Flow Augmentation and Knowledge Distillation for Lightweight Face Presentation Attack Detection
Authors & Institutions
Muhammad Shahid Jabbar
SDAIA-KFUPM Joint Research Center for Artificial Intelligence, King Fahd University of Petroleum & Minerals, Dhahran, Saudi Arabia
Muhammad Sohail Ibrahim
Interdisciplinary Research Center for Intelligent Secure Systems (IRC-ISS), King Fahd University of Petroleum & Minerals, Dhahran, Saudi Arabia
Taha Hasan Masood Siddique
College of Information Science & Electronic Engineering, Zhejiang University, Hangzhou, China
Kejie Huang
College of Information Science & Electronic Engineering, Zhejiang University, Hangzhou, China
Shujaat Khan
SDAIA-KFUPM Joint Research Center for Artificial Intelligence, King Fahd University of Petroleum & Minerals, Dhahran, Saudi Arabia
Department of Computer Engineering, College of Computing and Mathematics, King Fahd University of Petroleum & Minerals, Dhahran, Saudi Arabia
What Problem It Solves
The paper solves the inference-time cost problem created by optical-flow-based FacePAD methods.
Key Result
The distilled model reaches 0.0% HTER on Replay-Attack and Replay-Mobile, 0.94% HTER on ROSE-Youtu, 5.65% HTER on SiW-Mv2, 0.42% ACER on OULU-NPU, and 52 FPS on an NVIDIA Jetson Orin Nano.
Abstract
Face presentation attack detection (FacePAD) remains challenging under diverse spoofing representation, including 2D print and replay, 3D mask-based spoofing, makeup-induced appearance manipulation, and physical occlusions, as well as under varying capture conditions. Motion cues are highly discriminative for FacePAD but typically require explicit optical flow estimation, which introduces substantial computational overhead and limits real-time deployment. In this work, we leverage optical flow to enhance motion representation during training while eliminating the need for flow computation at inference. We propose a dual-branch teacher model that fuses appearance cues from RGB frames with motion cues derived from colorwheel-encoded optical flow, enabling effective modeling of micro-motions and temporal consistency.
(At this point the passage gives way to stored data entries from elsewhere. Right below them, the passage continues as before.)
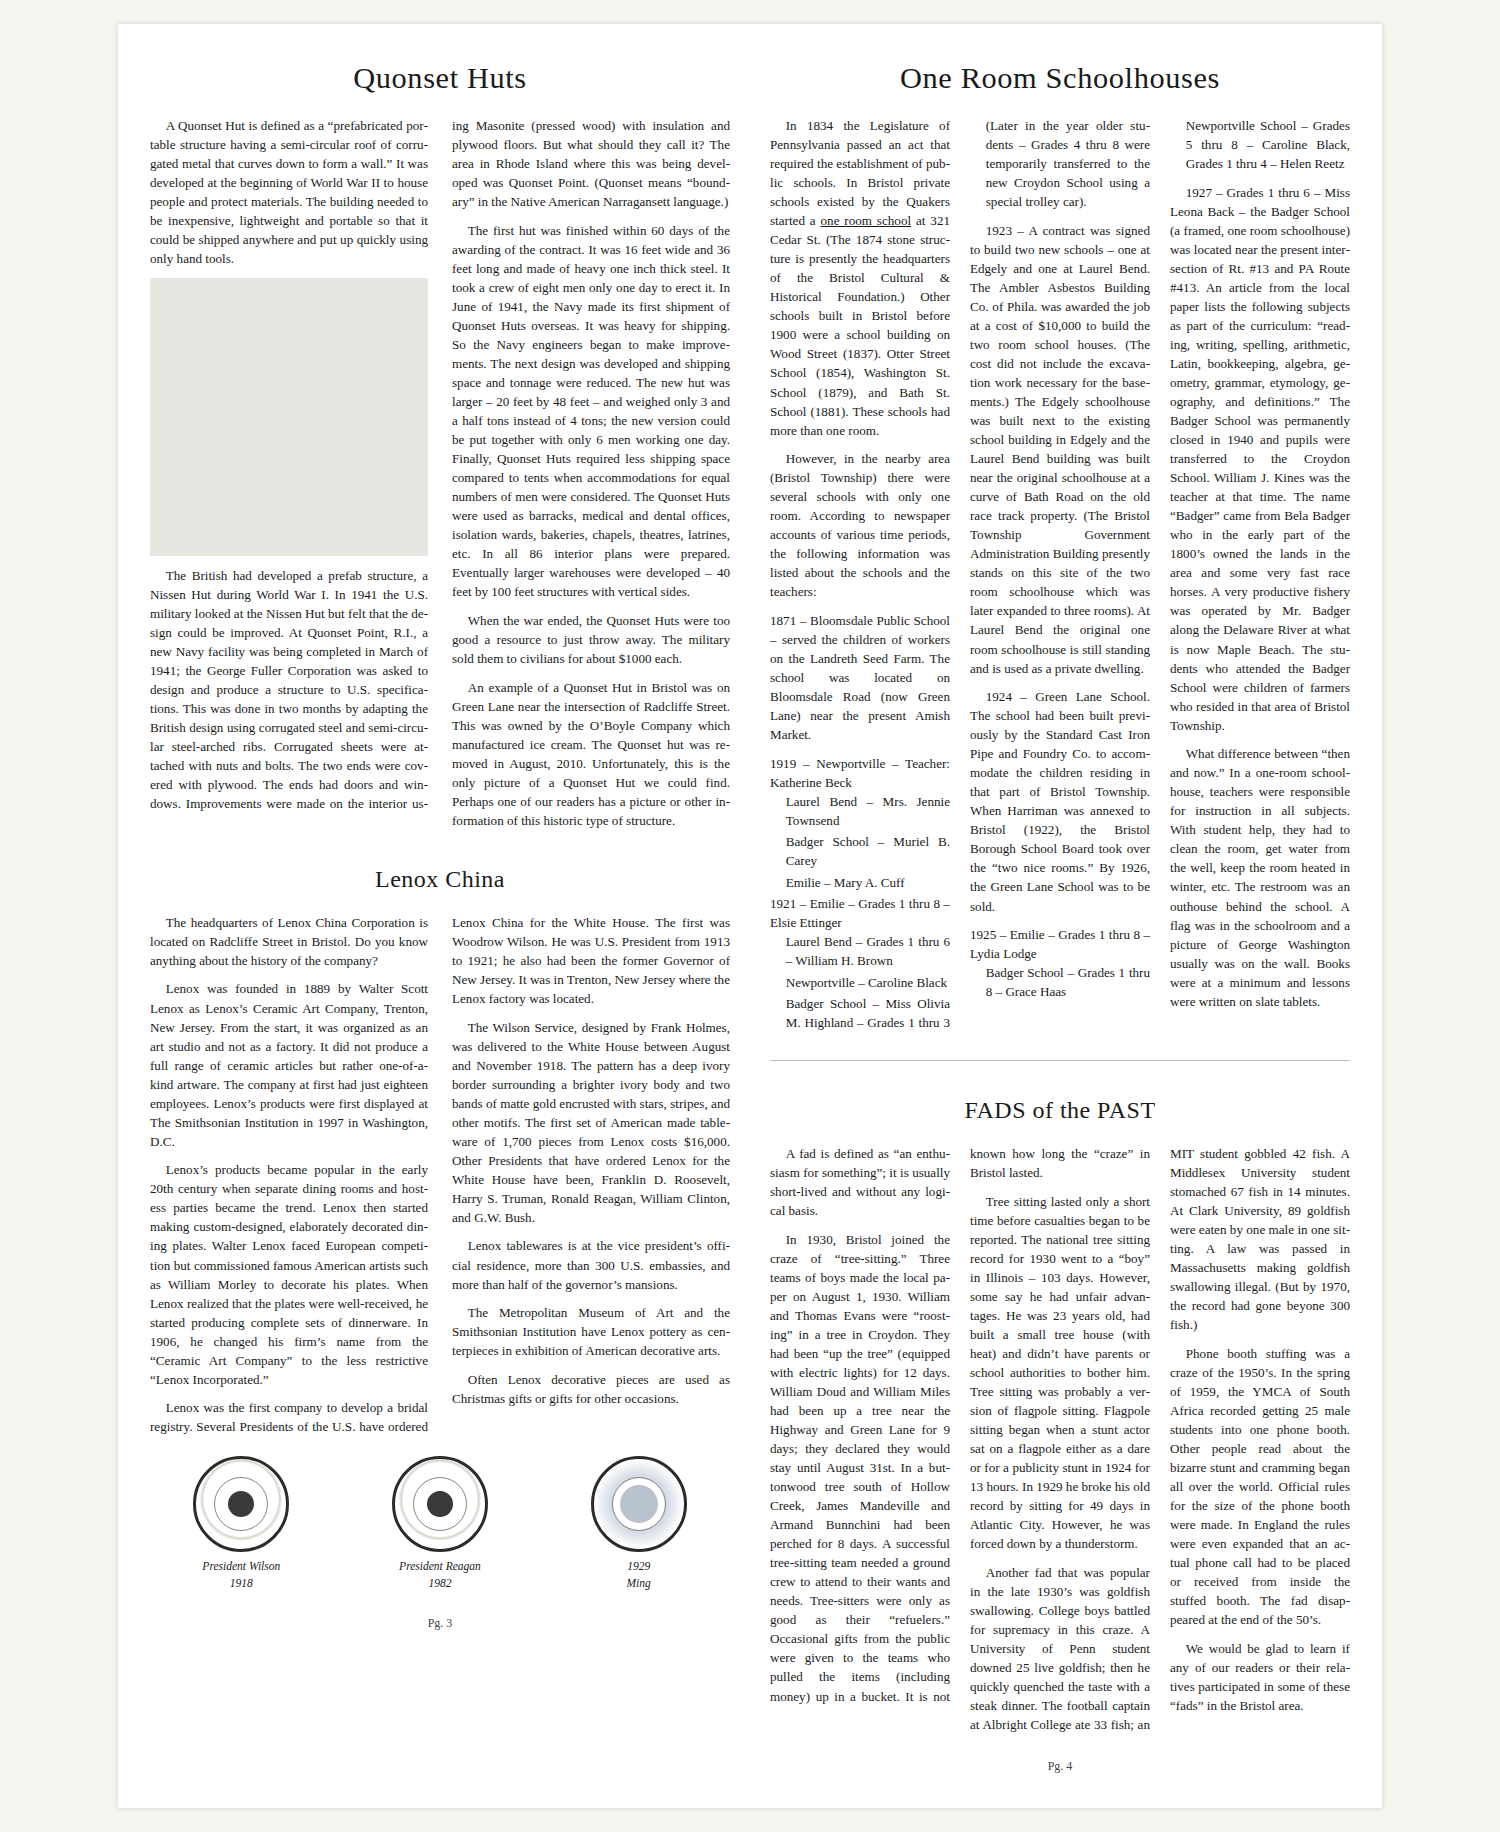Quonset Huts
A Quonset Hut is defined as a “prefabricated portable structure having a semi-circular roof of corrugated metal that curves down to form a wall.” It was developed at the beginning of World War II to house people and protect materials. The building needed to be inexpensive, lightweight and portable so that it could be shipped anywhere and put up quickly using only hand tools.
The British had developed a prefab structure, a Nissen Hut during World War I. In 1941 the U.S. military looked at the Nissen Hut but felt that the design could be improved. At Quonset Point, R.I., a new Navy facility was being completed in March of 1941; the George Fuller Corporation was asked to design and produce a structure to U.S. specifications. This was done in two months by adapting the British design using corrugated steel and semi-circular steel-arched ribs. Corrugated sheets were attached with nuts and bolts. The two ends were covered with plywood. The ends had doors and windows. Improvements were made on the interior using Masonite (pressed wood) with insulation and plywood floors. But what should they call it? The area in Rhode Island where this was being developed was Quonset Point. (Quonset means “boundary” in the Native American Narragansett language.)
The first hut was finished within 60 days of the awarding of the contract. It was 16 feet wide and 36 feet long and made of heavy one inch thick steel. It took a crew of eight men only one day to erect it. In June of 1941, the Navy made its first shipment of Quonset Huts overseas. It was heavy for shipping. So the Navy engineers began to make improvements. The next design was developed and shipping space and tonnage were reduced. The new hut was larger – 20 feet by 48 feet – and weighed only 3 and a half tons instead of 4 tons; the new version could be put together with only 6 men working one day. Finally, Quonset Huts required less shipping space compared to tents when accommodations for equal numbers of men were considered. The Quonset Huts were used as barracks, medical and dental offices, isolation wards, bakeries, chapels, theatres, latrines, etc. In all 86 interior plans were prepared. Eventually larger warehouses were developed – 40 feet by 100 feet structures with vertical sides.
When the war ended, the Quonset Huts were too good a resource to just throw away. The military sold them to civilians for about $1000 each.
An example of a Quonset Hut in Bristol was on Green Lane near the intersection of Radcliffe Street. This was owned by the O’Boyle Company which manufactured ice cream. The Quonset hut was removed in August, 2010. Unfortunately, this is the only picture of a Quonset Hut we could find. Perhaps one of our readers has a picture or other information of this historic type of structure.
Lenox China
The headquarters of Lenox China Corporation is located on Radcliffe Street in Bristol. Do you know anything about the history of the company?
Lenox was founded in 1889 by Walter Scott Lenox as Lenox’s Ceramic Art Company, Trenton, New Jersey. From the start, it was organized as an art studio and not as a factory. It did not produce a full range of ceramic articles but rather one-of-a-kind artware. The company at first had just eighteen employees. Lenox’s products were first displayed at The Smithsonian Institution in 1997 in Washington, D.C.
Lenox’s products became popular in the early 20th century when separate dining rooms and hostess parties became the trend. Lenox then started making custom-designed, elaborately decorated dining plates. Walter Lenox faced European competition but commissioned famous American artists such as William Morley to decorate his plates. When Lenox realized that the plates were well-received, he started producing complete sets of dinnerware. In 1906, he changed his firm’s name from the “Ceramic Art Company” to the less restrictive “Lenox Incorporated.”
Lenox was the first company to develop a bridal registry. Several Presidents of the U.S. have ordered Lenox China for the White House. The first was Woodrow Wilson. He was U.S. President from 1913 to 1921; he also had been the former Governor of New Jersey. It was in Trenton, New Jersey where the Lenox factory was located.
The Wilson Service, designed by Frank Holmes, was delivered to the White House between August and November 1918. The pattern has a deep ivory border surrounding a brighter ivory body and two bands of matte gold encrusted with stars, stripes, and other motifs. The first set of American made tableware of 1,700 pieces from Lenox costs $16,000. Other Presidents that have ordered Lenox for the White House have been, Franklin D. Roosevelt, Harry S. Truman, Ronald Reagan, William Clinton, and G.W. Bush.
Lenox tablewares is at the vice president’s official residence, more than 300 U.S. embassies, and more than half of the governor’s mansions.
The Metropolitan Museum of Art and the Smithsonian Institution have Lenox pottery as centerpieces in exhibition of American decorative arts.
Often Lenox decorative pieces are used as Christmas gifts or gifts for other occasions.
President Wilson
1918
President Reagan
1982
1929
Ming
Pg. 3
One Room Schoolhouses
In 1834 the Legislature of Pennsylvania passed an act that required the establishment of public schools. In Bristol private schools existed by the Quakers started a one room school at 321 Cedar St. (The 1874 stone structure is presently the headquarters of the Bristol Cultural & Historical Foundation.) Other schools built in Bristol before 1900 were a school building on Wood Street (1837). Otter Street School (1854), Washington St. School (1879), and Bath St. School (1881). These schools had more than one room.
However, in the nearby area (Bristol Township) there were several schools with only one room. According to newspaper accounts of various time periods, the following information was listed about the schools and the teachers:
1871 – Bloomsdale Public School – served the children of workers on the Landreth Seed Farm. The school was located on Bloomsdale Road (now Green Lane) near the present Amish Market.
1919 – Newportville – Teacher: Katherine Beck
Laurel Bend – Mrs. Jennie Townsend
Badger School – Muriel B. Carey
Emilie – Mary A. Cuff
1921 – Emilie – Grades 1 thru 8 – Elsie Ettinger
Laurel Bend – Grades 1 thru 6 – William H. Brown
Newportville – Caroline Black
Badger School – Miss Olivia M. Highland – Grades 1 thru 3 (Later in the year older students – Grades 4 thru 8 were temporarily transferred to the new Croydon School using a special trolley car).
1923 – A contract was signed to build two new schools – one at Edgely and one at Laurel Bend. The Ambler Asbestos Building Co. of Phila. was awarded the job at a cost of $10,000 to build the two room school houses. (The cost did not include the excavation work necessary for the basements.) The Edgely schoolhouse was built next to the existing school building in Edgely and the Laurel Bend building was built near the original schoolhouse at a curve of Bath Road on the old race track property. (The Bristol Township Government Administration Building presently stands on this site of the two room schoolhouse which was later expanded to three rooms). At Laurel Bend the original one room schoolhouse is still standing and is used as a private dwelling.
1924 – Green Lane School. The school had been built previously by the Standard Cast Iron Pipe and Foundry Co. to accommodate the children residing in that part of Bristol Township. When Harriman was annexed to Bristol (1922), the Bristol Borough School Board took over the “two nice rooms.” By 1926, the Green Lane School was to be sold.
1925 – Emilie – Grades 1 thru 8 – Lydia Lodge
Badger School – Grades 1 thru 8 – Grace Haas
Newportville School – Grades 5 thru 8 – Caroline Black, Grades 1 thru 4 – Helen Reetz
1927 – Grades 1 thru 6 – Miss Leona Back – the Badger School (a framed, one room schoolhouse) was located near the present intersection of Rt. #13 and PA Route #413. An article from the local paper lists the following subjects as part of the curriculum: “reading, writing, spelling, arithmetic, Latin, bookkeeping, algebra, geometry, grammar, etymology, geography, and definitions.” The Badger School was permanently closed in 1940 and pupils were transferred to the Croydon School. William J. Kines was the teacher at that time. The name “Badger” came from Bela Badger who in the early part of the 1800’s owned the lands in the area and some very fast race horses. A very productive fishery was operated by Mr. Badger along the Delaware River at what is now Maple Beach. The students who attended the Badger School were children of farmers who resided in that area of Bristol Township.
What difference between “then and now.” In a one-room schoolhouse, teachers were responsible for instruction in all subjects. With student help, they had to clean the room, get water from the well, keep the room heated in winter, etc. The restroom was an outhouse behind the school. A flag was in the schoolroom and a picture of George Washington usually was on the wall. Books were at a minimum and lessons were written on slate tablets.
FADS of the PAST
A fad is defined as “an enthusiasm for something”; it is usually short-lived and without any logical basis.
In 1930, Bristol joined the craze of “tree-sitting.” Three teams of boys made the local paper on August 1, 1930. William and Thomas Evans were “roosting” in a tree in Croydon. They had been “up the tree” (equipped with electric lights) for 12 days. William Doud and William Miles had been up a tree near the Highway and Green Lane for 9 days; they declared they would stay until August 31st. In a buttonwood tree south of Hollow Creek, James Mandeville and Armand Bunnchini had been perched for 8 days. A successful tree-sitting team needed a ground crew to attend to their wants and needs. Tree-sitters were only as good as their “refuelers.” Occasional gifts from the public were given to the teams who pulled the items (including money) up in a bucket. It is not known how long the “craze” in Bristol lasted.
Tree sitting lasted only a short time before casualties began to be reported. The national tree sitting record for 1930 went to a “boy” in Illinois – 103 days. However, some say he had unfair advantages. He was 23 years old, had built a small tree house (with heat) and didn’t have parents or school authorities to bother him. Tree sitting was probably a version of flagpole sitting. Flagpole sitting began when a stunt actor sat on a flagpole either as a dare or for a publicity stunt in 1924 for 13 hours. In 1929 he broke his old record by sitting for 49 days in Atlantic City. However, he was forced down by a thunderstorm.
Another fad that was popular in the late 1930’s was goldfish swallowing. College boys battled for supremacy in this craze. A University of Penn student downed 25 live goldfish; then he quickly quenched the taste with a steak dinner. The football captain at Albright College ate 33 fish; an MIT student gobbled 42 fish. A Middlesex University student stomached 67 fish in 14 minutes. At Clark University, 89 goldfish were eaten by one male in one sitting. A law was passed in Massachusetts making goldfish swallowing illegal. (But by 1970, the record had gone beyone 300 fish.)
Phone booth stuffing was a craze of the 1950’s. In the spring of 1959, the YMCA of South Africa recorded getting 25 male students into one phone booth. Other people read about the bizarre stunt and cramming began all over the world. Official rules for the size of the phone booth were made. In England the rules were even expanded that an actual phone call had to be placed or received from inside the stuffed booth. The fad disappeared at the end of the 50’s.
We would be glad to learn if any of our readers or their relatives participated in some of these “fads” in the Bristol area.
Pg. 4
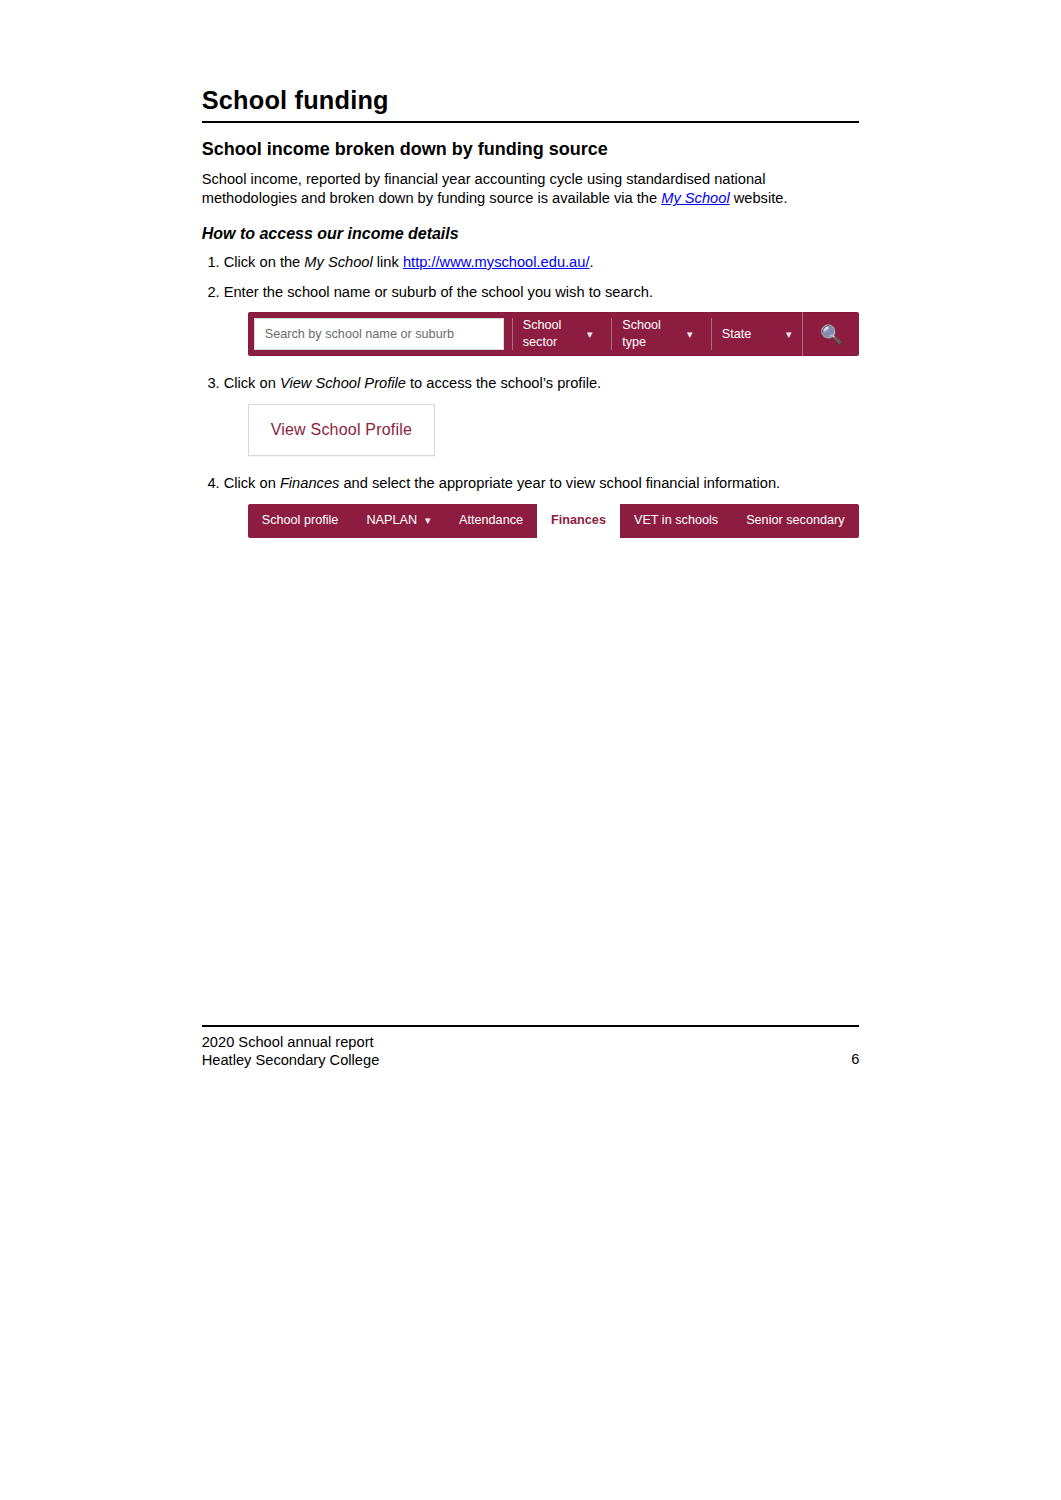School funding
School income broken down by funding source
School income, reported by financial year accounting cycle using standardised national methodologies and broken down by funding source is available via the My School website.
How to access our income details
Click on the My School link http://www.myschool.edu.au/.
Enter the school name or suburb of the school you wish to search.
Search by school name or suburb
School sector▾
School type▾
State▾
🔍
Click on View School Profile to access the school’s profile.
View School Profile
Click on Finances and select the appropriate year to view school financial information.
School profile
NAPLAN ▾
Attendance
Finances
VET in schools
Senior secondary
Schools map
2020 School annual report
Heatley Secondary College
6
To enable efficient deployment, we introduce a knowledge distillation framework that transfers motion-aware knowledge from the flow-augmented teacher to a lightweight RGB-only student via logit distillation. As a result, the student implicitly learns motion-sensitive representations without requiring explicit flow estimation or additional feature extraction blocks at inference. Extensive experiments demonstrate strong performance across multiple benchmarks, achieving 0.0% HTER on Replay-Attack and Replay-Mobile, 0.94% HTER on ROSE-Youtu, 5.65% HTER on SiW-Mv2, and 0.42% ACER on OULU-NPU. The distilled student achieves performance comparable to or better than the teacher while significantly reducing parameters and FLOPs, achieving 52 FPS on an NVIDIA Jetson Orin Nano, indicating its suitability for real-time and resource-constrained FacePAD deployment.
Research Starting Point
Presentation attack detection has to recognize subtle motion cues while still running on embedded devices and camera-side hardware.
Method
A dual-branch teacher learns from RGB appearance and colorwheel-encoded optical flow, then a lightweight RGB-only student receives motion-aware knowledge through logit distillation.
Paper Summary
The practical contribution is that motion-aware presentation attack detection no longer has to pay the full inference cost of optical flow. A flow-augmented teacher transfers temporal liveness cues into a lightweight RGB student, making the approach more realistic for kiosks, mobile onboarding, and edge cameras that need fast spoof protection without server round trips.